PROMPT
Comb the records below for the string "besluitvorming" and copy each line where it turns up.

+++++

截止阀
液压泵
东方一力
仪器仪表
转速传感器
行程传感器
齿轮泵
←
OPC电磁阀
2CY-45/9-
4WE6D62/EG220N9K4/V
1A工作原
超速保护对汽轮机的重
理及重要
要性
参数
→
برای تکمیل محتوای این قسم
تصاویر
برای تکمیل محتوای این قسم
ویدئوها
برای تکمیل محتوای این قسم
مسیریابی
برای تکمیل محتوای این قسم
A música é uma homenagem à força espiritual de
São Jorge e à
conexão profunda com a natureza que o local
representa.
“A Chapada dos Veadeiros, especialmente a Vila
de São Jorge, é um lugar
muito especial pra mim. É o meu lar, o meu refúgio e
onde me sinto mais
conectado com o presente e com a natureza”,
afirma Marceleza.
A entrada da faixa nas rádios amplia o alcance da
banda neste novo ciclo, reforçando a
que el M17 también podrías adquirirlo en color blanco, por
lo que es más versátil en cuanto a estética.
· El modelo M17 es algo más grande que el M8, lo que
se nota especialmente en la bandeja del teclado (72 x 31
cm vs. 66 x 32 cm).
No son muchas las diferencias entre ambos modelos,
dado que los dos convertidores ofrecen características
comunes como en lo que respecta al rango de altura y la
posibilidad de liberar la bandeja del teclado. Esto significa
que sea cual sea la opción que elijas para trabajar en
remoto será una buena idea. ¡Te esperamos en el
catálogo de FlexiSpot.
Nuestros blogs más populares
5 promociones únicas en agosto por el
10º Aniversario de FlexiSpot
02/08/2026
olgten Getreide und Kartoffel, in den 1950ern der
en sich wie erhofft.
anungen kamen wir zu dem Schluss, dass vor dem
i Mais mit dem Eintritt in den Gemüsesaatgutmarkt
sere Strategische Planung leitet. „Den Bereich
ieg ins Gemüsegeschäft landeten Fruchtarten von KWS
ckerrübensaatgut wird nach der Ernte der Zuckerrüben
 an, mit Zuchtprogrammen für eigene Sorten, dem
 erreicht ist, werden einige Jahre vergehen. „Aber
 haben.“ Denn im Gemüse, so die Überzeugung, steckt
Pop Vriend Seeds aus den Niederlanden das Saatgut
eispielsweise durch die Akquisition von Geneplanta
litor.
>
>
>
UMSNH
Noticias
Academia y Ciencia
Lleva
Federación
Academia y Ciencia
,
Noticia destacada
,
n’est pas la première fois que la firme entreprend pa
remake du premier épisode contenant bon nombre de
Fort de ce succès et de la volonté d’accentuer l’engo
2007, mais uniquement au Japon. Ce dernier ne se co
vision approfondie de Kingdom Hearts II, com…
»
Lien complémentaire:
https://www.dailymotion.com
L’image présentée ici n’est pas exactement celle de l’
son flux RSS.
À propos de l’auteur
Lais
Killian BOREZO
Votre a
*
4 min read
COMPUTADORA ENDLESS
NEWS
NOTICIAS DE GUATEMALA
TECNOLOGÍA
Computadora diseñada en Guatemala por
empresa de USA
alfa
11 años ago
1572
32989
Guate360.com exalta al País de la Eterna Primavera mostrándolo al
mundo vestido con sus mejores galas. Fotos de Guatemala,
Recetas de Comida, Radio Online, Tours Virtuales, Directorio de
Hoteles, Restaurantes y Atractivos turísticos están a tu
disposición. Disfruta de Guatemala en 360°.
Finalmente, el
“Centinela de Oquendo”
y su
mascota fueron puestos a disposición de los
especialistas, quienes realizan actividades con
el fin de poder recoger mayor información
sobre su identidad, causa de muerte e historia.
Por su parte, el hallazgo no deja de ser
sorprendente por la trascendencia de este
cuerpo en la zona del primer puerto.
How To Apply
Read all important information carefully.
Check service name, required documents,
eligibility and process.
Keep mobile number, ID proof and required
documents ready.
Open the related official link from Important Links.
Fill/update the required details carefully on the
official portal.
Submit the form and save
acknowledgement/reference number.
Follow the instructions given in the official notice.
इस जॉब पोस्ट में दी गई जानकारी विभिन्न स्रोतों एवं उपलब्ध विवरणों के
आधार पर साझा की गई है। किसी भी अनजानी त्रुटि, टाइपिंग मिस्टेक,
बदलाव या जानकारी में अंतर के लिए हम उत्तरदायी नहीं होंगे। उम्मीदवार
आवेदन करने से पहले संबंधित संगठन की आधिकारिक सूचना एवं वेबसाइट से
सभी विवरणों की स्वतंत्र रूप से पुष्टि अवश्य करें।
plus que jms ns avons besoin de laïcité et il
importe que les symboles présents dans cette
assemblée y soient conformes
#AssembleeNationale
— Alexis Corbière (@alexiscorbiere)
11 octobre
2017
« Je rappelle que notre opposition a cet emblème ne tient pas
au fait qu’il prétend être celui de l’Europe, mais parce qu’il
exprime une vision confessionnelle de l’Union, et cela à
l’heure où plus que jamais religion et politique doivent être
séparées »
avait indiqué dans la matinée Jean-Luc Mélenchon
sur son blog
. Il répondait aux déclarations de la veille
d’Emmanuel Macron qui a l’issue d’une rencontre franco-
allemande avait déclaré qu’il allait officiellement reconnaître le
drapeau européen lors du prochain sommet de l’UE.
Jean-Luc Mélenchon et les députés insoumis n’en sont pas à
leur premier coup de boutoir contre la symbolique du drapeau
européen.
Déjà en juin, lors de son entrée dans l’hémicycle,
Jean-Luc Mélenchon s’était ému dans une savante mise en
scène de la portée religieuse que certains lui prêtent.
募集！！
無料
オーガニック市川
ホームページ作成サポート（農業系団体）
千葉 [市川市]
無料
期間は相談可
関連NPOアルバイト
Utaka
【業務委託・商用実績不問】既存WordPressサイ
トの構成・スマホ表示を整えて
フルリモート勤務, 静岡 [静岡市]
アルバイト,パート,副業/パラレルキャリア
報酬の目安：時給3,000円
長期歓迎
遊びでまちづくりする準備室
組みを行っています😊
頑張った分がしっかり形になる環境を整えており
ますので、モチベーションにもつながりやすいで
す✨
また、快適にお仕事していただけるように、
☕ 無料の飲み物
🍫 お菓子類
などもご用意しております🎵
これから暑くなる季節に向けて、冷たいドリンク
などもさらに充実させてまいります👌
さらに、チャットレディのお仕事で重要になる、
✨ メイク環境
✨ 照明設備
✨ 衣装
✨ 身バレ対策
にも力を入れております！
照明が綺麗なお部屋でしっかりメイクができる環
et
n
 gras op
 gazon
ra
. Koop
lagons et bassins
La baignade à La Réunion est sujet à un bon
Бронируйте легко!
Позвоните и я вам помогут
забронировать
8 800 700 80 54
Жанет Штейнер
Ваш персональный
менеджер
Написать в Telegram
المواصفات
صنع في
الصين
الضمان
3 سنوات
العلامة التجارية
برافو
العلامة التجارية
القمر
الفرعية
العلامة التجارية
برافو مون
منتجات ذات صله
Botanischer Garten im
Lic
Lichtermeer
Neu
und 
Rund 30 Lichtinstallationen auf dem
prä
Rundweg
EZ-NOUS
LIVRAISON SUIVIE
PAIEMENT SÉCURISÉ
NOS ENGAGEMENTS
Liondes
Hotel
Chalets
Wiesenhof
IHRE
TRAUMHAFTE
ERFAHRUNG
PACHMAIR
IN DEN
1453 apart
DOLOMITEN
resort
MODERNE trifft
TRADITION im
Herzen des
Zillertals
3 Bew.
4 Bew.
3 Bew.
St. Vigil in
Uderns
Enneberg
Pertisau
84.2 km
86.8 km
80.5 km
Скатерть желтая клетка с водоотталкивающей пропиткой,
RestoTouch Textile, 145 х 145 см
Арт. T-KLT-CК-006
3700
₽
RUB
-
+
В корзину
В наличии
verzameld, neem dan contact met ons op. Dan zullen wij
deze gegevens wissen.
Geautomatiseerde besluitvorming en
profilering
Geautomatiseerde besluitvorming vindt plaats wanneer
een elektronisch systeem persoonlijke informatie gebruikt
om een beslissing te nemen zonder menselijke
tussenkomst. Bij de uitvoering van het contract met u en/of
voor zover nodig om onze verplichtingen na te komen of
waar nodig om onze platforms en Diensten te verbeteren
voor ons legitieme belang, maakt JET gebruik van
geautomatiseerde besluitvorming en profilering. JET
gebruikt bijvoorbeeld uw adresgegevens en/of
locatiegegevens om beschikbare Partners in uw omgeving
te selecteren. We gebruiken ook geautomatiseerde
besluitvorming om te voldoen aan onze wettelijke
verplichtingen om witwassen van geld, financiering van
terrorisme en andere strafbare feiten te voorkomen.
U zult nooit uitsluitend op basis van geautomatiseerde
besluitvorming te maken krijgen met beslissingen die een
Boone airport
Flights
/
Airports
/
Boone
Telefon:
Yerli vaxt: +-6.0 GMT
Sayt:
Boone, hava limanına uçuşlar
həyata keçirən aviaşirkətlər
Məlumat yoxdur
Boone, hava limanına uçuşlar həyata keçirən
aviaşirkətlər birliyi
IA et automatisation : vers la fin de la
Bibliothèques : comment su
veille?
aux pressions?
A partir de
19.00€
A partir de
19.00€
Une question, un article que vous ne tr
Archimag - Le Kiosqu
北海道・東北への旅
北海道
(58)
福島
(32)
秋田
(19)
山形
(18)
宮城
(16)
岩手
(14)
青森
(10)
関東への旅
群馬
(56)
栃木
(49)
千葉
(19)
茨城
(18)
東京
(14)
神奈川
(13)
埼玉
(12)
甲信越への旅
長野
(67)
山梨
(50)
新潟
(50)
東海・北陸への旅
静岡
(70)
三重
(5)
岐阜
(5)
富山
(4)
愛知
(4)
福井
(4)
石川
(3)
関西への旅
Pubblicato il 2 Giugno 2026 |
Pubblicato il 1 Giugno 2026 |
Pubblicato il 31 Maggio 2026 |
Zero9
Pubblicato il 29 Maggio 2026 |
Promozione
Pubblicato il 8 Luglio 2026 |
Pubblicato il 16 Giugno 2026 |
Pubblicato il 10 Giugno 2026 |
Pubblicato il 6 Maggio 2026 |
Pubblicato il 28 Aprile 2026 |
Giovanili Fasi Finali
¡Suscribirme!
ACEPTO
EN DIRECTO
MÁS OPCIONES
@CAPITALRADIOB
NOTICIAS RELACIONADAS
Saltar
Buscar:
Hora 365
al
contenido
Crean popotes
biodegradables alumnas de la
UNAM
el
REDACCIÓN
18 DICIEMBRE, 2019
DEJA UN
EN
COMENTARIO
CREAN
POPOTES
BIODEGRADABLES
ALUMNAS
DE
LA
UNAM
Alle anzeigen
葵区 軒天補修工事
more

+++++

FINISHED EXERCISE
Geautomatiseerde besluitvorming en
Geautomatiseerde besluitvorming vindt plaats wanneer
geautomatiseerde besluitvorming en profilering. JET
besluitvorming om te voldoen aan onze wettelijke
besluitvorming te maken krijgen met beslissingen die een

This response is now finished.